WHAT YOU ARE ASKED TO DO — Repeat the entries below with "top-left" changed to "upper-left" and nothing else altered.

___

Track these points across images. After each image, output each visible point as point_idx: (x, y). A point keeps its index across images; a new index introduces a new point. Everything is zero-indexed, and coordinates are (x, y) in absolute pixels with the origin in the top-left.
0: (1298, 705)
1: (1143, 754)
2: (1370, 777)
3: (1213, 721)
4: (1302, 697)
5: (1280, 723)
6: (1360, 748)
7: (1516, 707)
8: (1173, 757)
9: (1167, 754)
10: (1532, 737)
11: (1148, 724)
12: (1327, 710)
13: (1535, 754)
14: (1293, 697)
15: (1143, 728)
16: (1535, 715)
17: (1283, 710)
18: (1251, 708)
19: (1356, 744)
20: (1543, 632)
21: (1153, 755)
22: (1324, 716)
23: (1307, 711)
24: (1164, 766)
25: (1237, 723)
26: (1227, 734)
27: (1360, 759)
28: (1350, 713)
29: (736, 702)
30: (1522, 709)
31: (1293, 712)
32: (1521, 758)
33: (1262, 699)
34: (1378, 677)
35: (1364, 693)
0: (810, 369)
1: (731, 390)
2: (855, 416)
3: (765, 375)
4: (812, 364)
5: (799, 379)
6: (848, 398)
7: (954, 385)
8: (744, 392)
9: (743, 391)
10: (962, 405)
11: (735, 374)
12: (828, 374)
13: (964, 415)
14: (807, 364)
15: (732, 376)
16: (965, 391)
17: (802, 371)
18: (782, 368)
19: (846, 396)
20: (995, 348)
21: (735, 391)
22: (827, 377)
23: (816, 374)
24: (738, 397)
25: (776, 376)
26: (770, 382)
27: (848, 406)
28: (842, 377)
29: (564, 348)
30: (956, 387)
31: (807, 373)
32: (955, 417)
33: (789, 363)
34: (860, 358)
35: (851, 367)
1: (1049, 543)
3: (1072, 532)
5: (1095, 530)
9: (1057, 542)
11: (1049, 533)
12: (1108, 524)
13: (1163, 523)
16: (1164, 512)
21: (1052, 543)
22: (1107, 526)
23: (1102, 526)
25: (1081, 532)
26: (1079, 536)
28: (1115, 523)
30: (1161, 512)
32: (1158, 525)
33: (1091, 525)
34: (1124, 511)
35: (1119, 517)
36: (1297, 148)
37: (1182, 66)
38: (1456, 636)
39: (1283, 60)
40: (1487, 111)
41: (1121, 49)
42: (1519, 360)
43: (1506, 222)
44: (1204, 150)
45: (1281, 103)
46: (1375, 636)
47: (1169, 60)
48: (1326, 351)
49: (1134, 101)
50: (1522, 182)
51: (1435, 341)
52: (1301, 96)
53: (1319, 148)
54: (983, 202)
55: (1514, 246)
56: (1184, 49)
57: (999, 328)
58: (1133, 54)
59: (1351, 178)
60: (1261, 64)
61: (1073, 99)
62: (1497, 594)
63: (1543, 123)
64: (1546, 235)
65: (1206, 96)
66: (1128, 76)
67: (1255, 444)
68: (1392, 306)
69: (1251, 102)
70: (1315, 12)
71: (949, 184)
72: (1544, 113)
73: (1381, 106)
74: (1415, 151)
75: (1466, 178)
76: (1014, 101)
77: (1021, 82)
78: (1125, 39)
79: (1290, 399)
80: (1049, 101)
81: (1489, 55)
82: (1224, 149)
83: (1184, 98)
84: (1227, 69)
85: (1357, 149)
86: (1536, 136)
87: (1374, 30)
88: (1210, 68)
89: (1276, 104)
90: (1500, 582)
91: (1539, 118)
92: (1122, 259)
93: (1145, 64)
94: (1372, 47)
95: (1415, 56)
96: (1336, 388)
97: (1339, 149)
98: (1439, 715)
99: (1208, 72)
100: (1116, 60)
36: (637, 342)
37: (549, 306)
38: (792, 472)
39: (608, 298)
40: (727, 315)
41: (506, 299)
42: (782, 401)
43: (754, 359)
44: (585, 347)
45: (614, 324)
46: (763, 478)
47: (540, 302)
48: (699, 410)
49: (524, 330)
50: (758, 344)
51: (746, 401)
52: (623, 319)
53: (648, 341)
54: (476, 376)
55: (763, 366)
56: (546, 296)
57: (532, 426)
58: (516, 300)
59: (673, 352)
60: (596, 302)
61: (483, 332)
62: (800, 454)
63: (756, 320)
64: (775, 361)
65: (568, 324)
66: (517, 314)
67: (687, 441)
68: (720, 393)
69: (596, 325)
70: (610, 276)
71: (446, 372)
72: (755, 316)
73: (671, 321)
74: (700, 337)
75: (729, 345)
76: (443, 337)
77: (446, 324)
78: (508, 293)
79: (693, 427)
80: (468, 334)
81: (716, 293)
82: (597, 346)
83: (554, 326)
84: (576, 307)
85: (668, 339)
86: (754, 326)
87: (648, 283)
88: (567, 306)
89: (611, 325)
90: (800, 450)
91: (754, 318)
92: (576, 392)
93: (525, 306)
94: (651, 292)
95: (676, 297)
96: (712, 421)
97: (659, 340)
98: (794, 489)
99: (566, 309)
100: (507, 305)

___

ANSWER TO THIS EXERCISE —
Track these points across images. After each image, output each visible point as point_idx: (x, y). A point keeps its index across images; a new index introduces a new point. Everything is zero-indexed, and coordinates are (x, y) in absolute pixels with the origin in the upper-left.
0: (1298, 705)
1: (1143, 754)
2: (1370, 777)
3: (1213, 721)
4: (1302, 697)
5: (1280, 723)
6: (1360, 748)
7: (1516, 707)
8: (1173, 757)
9: (1167, 754)
10: (1532, 737)
11: (1148, 724)
12: (1327, 710)
13: (1535, 754)
14: (1293, 697)
15: (1143, 728)
16: (1535, 715)
17: (1283, 710)
18: (1251, 708)
19: (1356, 744)
20: (1543, 632)
21: (1153, 755)
22: (1324, 716)
23: (1307, 711)
24: (1164, 766)
25: (1237, 723)
26: (1227, 734)
27: (1360, 759)
28: (1350, 713)
29: (736, 702)
30: (1522, 709)
31: (1293, 712)
32: (1521, 758)
33: (1262, 699)
34: (1378, 677)
35: (1364, 693)
0: (810, 369)
1: (731, 390)
2: (855, 416)
3: (765, 375)
4: (812, 364)
5: (799, 379)
6: (848, 398)
7: (954, 385)
8: (744, 392)
9: (743, 391)
10: (962, 405)
11: (735, 374)
12: (828, 374)
13: (964, 415)
14: (807, 364)
15: (732, 376)
16: (965, 391)
17: (802, 371)
18: (782, 368)
19: (846, 396)
20: (995, 348)
21: (735, 391)
22: (827, 377)
23: (816, 374)
24: (738, 397)
25: (776, 376)
26: (770, 382)
27: (848, 406)
28: (842, 377)
29: (564, 348)
30: (956, 387)
31: (807, 373)
32: (955, 417)
33: (789, 363)
34: (860, 358)
35: (851, 367)
1: (1049, 543)
3: (1072, 532)
5: (1095, 530)
9: (1057, 542)
11: (1049, 533)
12: (1108, 524)
13: (1163, 523)
16: (1164, 512)
21: (1052, 543)
22: (1107, 526)
23: (1102, 526)
25: (1081, 532)
26: (1079, 536)
28: (1115, 523)
30: (1161, 512)
32: (1158, 525)
33: (1091, 525)
34: (1124, 511)
35: (1119, 517)
36: (1297, 148)
37: (1182, 66)
38: (1456, 636)
39: (1283, 60)
40: (1487, 111)
41: (1121, 49)
42: (1519, 360)
43: (1506, 222)
44: (1204, 150)
45: (1281, 103)
46: (1375, 636)
47: (1169, 60)
48: (1326, 351)
49: (1134, 101)
50: (1522, 182)
51: (1435, 341)
52: (1301, 96)
53: (1319, 148)
54: (983, 202)
55: (1514, 246)
56: (1184, 49)
57: (999, 328)
58: (1133, 54)
59: (1351, 178)
60: (1261, 64)
61: (1073, 99)
62: (1497, 594)
63: (1543, 123)
64: (1546, 235)
65: (1206, 96)
66: (1128, 76)
67: (1255, 444)
68: (1392, 306)
69: (1251, 102)
70: (1315, 12)
71: (949, 184)
72: (1544, 113)
73: (1381, 106)
74: (1415, 151)
75: (1466, 178)
76: (1014, 101)
77: (1021, 82)
78: (1125, 39)
79: (1290, 399)
80: (1049, 101)
81: (1489, 55)
82: (1224, 149)
83: (1184, 98)
84: (1227, 69)
85: (1357, 149)
86: (1536, 136)
87: (1374, 30)
88: (1210, 68)
89: (1276, 104)
90: (1500, 582)
91: (1539, 118)
92: (1122, 259)
93: (1145, 64)
94: (1372, 47)
95: (1415, 56)
96: (1336, 388)
97: (1339, 149)
98: (1439, 715)
99: (1208, 72)
100: (1116, 60)
36: (637, 342)
37: (549, 306)
38: (792, 472)
39: (608, 298)
40: (727, 315)
41: (506, 299)
42: (782, 401)
43: (754, 359)
44: (585, 347)
45: (614, 324)
46: (763, 478)
47: (540, 302)
48: (699, 410)
49: (524, 330)
50: (758, 344)
51: (746, 401)
52: (623, 319)
53: (648, 341)
54: (476, 376)
55: (763, 366)
56: (546, 296)
57: (532, 426)
58: (516, 300)
59: (673, 352)
60: (596, 302)
61: (483, 332)
62: (800, 454)
63: (756, 320)
64: (775, 361)
65: (568, 324)
66: (517, 314)
67: (687, 441)
68: (720, 393)
69: (596, 325)
70: (610, 276)
71: (446, 372)
72: (755, 316)
73: (671, 321)
74: (700, 337)
75: (729, 345)
76: (443, 337)
77: (446, 324)
78: (508, 293)
79: (693, 427)
80: (468, 334)
81: (716, 293)
82: (597, 346)
83: (554, 326)
84: (576, 307)
85: (668, 339)
86: (754, 326)
87: (648, 283)
88: (567, 306)
89: (611, 325)
90: (800, 450)
91: (754, 318)
92: (576, 392)
93: (525, 306)
94: (651, 292)
95: (676, 297)
96: (712, 421)
97: (659, 340)
98: (794, 489)
99: (566, 309)
100: (507, 305)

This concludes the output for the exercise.